### Problem requirements
Give back, word for word, the lines in the listing below from the one holding "MED KNOPPER" down to the one holding "Тарифы на социальные услуги по вида", both ends included.

### Available data
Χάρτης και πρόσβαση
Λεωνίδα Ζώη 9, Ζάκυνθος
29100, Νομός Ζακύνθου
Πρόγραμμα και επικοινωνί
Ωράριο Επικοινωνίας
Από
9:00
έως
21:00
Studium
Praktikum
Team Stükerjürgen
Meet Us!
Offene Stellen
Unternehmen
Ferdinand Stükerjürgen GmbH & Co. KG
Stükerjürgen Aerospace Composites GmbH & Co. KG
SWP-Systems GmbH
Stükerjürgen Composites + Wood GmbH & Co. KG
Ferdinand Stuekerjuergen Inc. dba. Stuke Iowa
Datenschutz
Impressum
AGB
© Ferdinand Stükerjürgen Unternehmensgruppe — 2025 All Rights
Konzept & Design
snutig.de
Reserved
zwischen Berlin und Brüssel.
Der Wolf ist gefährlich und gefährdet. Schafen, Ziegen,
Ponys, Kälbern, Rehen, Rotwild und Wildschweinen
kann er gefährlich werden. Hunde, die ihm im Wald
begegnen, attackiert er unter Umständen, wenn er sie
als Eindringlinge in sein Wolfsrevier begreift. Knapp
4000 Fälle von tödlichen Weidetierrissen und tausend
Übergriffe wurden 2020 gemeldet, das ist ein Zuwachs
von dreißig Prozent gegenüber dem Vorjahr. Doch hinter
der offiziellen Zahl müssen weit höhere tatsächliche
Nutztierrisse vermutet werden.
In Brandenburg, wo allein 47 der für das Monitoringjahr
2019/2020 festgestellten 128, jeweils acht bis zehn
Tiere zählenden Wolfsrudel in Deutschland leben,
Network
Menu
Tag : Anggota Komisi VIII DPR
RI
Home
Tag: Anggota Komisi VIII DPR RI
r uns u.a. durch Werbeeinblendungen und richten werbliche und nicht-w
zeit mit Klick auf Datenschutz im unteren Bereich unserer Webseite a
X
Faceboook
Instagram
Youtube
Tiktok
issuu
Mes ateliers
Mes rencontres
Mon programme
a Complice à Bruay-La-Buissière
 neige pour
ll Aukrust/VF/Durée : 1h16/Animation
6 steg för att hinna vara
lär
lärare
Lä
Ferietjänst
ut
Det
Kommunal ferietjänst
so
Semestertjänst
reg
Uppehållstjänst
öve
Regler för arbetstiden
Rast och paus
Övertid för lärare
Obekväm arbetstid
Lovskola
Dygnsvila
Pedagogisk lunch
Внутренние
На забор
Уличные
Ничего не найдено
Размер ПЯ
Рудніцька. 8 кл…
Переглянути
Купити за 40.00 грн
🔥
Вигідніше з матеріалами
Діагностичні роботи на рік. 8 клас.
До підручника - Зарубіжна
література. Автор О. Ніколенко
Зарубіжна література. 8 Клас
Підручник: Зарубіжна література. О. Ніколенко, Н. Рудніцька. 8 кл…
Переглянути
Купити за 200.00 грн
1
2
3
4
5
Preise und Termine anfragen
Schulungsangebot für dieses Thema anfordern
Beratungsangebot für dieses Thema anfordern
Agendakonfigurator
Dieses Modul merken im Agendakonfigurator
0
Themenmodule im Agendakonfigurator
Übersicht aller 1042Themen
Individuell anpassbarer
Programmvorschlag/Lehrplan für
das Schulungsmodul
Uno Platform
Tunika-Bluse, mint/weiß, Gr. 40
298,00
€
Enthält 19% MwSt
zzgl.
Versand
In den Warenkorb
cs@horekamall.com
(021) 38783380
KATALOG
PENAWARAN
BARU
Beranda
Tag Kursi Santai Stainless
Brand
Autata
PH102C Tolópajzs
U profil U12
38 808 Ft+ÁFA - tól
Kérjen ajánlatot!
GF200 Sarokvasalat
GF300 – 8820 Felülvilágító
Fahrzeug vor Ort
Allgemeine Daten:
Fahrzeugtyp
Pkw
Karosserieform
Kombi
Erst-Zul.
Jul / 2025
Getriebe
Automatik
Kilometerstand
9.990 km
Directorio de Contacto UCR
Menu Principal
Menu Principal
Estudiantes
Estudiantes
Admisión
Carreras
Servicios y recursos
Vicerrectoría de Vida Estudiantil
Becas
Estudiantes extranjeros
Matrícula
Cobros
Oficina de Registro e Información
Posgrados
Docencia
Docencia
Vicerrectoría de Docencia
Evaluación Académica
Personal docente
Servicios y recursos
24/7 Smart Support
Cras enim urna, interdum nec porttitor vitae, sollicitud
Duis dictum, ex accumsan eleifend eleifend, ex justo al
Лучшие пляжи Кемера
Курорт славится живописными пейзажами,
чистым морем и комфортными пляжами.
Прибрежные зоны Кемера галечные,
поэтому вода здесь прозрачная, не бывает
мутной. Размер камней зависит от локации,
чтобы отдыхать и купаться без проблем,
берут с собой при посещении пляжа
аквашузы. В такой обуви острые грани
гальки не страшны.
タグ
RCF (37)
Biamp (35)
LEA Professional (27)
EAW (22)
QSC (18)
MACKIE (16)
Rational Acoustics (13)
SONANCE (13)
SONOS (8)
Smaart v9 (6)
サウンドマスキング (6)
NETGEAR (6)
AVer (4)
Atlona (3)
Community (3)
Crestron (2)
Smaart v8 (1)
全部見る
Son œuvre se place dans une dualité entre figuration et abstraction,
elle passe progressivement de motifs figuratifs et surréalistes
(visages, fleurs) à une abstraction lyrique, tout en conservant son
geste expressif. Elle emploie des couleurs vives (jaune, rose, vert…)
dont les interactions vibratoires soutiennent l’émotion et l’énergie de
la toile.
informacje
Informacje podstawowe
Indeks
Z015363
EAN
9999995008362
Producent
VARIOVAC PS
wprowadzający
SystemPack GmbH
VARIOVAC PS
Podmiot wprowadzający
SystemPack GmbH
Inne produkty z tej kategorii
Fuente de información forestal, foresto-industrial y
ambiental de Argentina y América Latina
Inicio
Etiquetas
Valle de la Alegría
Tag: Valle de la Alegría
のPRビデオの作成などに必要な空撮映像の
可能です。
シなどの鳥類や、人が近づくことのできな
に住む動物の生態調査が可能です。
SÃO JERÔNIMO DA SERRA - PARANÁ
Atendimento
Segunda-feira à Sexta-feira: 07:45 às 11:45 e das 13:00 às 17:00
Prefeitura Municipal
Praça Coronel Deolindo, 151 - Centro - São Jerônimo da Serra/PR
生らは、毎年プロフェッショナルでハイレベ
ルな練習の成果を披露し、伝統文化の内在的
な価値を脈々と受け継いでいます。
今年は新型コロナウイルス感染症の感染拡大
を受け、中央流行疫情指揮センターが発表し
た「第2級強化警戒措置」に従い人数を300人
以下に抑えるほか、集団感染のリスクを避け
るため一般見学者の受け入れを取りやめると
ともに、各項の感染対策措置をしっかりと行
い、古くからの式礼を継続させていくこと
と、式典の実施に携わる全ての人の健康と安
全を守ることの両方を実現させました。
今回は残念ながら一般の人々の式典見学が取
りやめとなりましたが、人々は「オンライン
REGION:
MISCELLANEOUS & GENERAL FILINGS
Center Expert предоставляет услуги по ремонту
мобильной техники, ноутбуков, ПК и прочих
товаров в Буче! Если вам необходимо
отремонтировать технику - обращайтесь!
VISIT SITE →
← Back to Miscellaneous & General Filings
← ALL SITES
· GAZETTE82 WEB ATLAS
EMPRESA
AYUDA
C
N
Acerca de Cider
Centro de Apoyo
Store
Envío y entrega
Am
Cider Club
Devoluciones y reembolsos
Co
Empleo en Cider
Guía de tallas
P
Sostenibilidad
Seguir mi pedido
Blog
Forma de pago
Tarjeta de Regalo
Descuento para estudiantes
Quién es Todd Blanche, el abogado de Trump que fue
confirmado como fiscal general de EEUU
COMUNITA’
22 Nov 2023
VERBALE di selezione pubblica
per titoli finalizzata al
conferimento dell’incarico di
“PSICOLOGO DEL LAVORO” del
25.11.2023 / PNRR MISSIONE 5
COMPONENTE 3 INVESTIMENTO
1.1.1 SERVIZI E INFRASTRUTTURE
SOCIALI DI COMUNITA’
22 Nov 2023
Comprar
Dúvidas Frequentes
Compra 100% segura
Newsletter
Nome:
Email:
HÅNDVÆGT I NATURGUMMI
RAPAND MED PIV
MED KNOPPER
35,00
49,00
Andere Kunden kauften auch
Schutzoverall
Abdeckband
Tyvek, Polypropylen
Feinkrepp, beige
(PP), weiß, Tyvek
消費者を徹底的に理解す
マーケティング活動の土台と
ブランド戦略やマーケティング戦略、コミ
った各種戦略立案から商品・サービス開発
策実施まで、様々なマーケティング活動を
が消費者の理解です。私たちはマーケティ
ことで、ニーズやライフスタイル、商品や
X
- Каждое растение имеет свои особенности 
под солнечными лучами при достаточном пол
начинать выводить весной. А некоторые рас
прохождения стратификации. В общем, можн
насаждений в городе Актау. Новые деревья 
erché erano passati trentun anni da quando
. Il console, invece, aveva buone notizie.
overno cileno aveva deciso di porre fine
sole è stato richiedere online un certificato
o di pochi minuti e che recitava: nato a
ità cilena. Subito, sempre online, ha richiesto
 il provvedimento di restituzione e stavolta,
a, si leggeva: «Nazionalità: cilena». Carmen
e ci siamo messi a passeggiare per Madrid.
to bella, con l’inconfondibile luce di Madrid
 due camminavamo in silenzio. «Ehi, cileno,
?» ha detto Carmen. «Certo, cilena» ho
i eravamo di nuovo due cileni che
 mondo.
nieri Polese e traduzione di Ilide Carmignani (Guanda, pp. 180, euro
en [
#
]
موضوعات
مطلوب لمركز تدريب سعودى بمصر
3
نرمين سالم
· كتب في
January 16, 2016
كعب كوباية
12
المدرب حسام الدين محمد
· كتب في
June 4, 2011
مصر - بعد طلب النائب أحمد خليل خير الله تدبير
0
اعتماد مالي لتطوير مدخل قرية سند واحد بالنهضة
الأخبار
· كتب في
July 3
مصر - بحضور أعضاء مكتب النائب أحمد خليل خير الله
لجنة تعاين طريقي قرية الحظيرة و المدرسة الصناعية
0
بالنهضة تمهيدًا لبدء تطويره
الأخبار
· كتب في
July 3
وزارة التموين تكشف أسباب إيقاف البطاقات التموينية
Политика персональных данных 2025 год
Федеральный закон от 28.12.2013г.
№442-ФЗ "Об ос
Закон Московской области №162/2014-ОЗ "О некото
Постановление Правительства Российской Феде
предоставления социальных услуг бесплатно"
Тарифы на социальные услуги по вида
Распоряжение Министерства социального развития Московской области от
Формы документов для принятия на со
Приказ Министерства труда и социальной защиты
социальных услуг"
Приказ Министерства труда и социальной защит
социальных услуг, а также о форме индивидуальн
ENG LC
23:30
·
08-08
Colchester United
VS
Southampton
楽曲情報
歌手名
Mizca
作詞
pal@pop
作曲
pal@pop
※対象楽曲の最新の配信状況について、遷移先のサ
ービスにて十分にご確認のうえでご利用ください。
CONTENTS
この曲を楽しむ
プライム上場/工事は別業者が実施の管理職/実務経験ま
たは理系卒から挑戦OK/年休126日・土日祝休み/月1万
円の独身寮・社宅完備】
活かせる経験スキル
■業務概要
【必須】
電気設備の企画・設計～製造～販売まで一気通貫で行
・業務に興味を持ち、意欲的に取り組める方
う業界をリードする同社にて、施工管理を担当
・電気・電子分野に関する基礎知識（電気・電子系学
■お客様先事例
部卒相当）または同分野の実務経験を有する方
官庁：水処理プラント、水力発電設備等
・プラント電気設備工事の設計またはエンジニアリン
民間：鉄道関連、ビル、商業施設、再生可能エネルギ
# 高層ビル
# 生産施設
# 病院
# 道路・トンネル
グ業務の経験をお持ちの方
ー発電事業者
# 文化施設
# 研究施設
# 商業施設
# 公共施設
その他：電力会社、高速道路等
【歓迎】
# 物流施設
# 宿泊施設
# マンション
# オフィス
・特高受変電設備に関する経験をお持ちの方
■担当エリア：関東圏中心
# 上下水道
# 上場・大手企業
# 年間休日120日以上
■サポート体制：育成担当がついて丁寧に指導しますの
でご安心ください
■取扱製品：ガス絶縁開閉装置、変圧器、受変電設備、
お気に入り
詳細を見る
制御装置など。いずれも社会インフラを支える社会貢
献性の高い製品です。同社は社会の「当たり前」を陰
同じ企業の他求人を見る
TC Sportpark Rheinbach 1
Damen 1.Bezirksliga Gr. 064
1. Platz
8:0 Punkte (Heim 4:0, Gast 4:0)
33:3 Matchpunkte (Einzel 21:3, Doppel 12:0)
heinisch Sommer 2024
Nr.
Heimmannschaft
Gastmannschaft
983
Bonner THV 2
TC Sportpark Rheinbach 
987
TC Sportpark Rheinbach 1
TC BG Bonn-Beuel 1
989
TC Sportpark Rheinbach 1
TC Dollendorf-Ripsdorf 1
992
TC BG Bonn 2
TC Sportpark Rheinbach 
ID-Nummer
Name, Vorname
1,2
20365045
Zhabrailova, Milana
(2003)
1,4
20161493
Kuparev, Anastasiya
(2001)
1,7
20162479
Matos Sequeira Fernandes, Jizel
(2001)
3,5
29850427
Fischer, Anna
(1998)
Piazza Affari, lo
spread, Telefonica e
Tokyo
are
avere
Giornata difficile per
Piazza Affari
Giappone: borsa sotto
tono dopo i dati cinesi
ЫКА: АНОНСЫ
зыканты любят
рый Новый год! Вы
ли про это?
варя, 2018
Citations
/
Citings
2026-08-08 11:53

### Answer for this exercise
MED KNOPPER
35,00
49,00
Andere Kunden kauften auch
Schutzoverall
Abdeckband
Tyvek, Polypropylen
Feinkrepp, beige
(PP), weiß, Tyvek
消費者を徹底的に理解す
マーケティング活動の土台と
ブランド戦略やマーケティング戦略、コミ
った各種戦略立案から商品・サービス開発
策実施まで、様々なマーケティング活動を
が消費者の理解です。私たちはマーケティ
ことで、ニーズやライフスタイル、商品や
X
- Каждое растение имеет свои особенности 
под солнечными лучами при достаточном пол
начинать выводить весной. А некоторые рас
прохождения стратификации. В общем, можн
насаждений в городе Актау. Новые деревья 
erché erano passati trentun anni da quando
. Il console, invece, aveva buone notizie.
overno cileno aveva deciso di porre fine
sole è stato richiedere online un certificato
o di pochi minuti e che recitava: nato a
ità cilena. Subito, sempre online, ha richiesto
 il provvedimento di restituzione e stavolta,
a, si leggeva: «Nazionalità: cilena». Carmen
e ci siamo messi a passeggiare per Madrid.
to bella, con l’inconfondibile luce di Madrid
 due camminavamo in silenzio. «Ehi, cileno,
?» ha detto Carmen. «Certo, cilena» ho
i eravamo di nuovo due cileni che
 mondo.
nieri Polese e traduzione di Ilide Carmignani (Guanda, pp. 180, euro
en [
#
]
موضوعات
مطلوب لمركز تدريب سعودى بمصر
3
نرمين سالم
· كتب في
January 16, 2016
كعب كوباية
12
المدرب حسام الدين محمد
· كتب في
June 4, 2011
مصر - بعد طلب النائب أحمد خليل خير الله تدبير
0
اعتماد مالي لتطوير مدخل قرية سند واحد بالنهضة
الأخبار
· كتب في
July 3
مصر - بحضور أعضاء مكتب النائب أحمد خليل خير الله
لجنة تعاين طريقي قرية الحظيرة و المدرسة الصناعية
0
بالنهضة تمهيدًا لبدء تطويره
الأخبار
· كتب في
July 3
وزارة التموين تكشف أسباب إيقاف البطاقات التموينية
Политика персональных данных 2025 год
Федеральный закон от 28.12.2013г.
№442-ФЗ "Об ос
Закон Московской области №162/2014-ОЗ "О некото
Постановление Правительства Российской Феде
предоставления социальных услуг бесплатно"
Тарифы на социальные услуги по вида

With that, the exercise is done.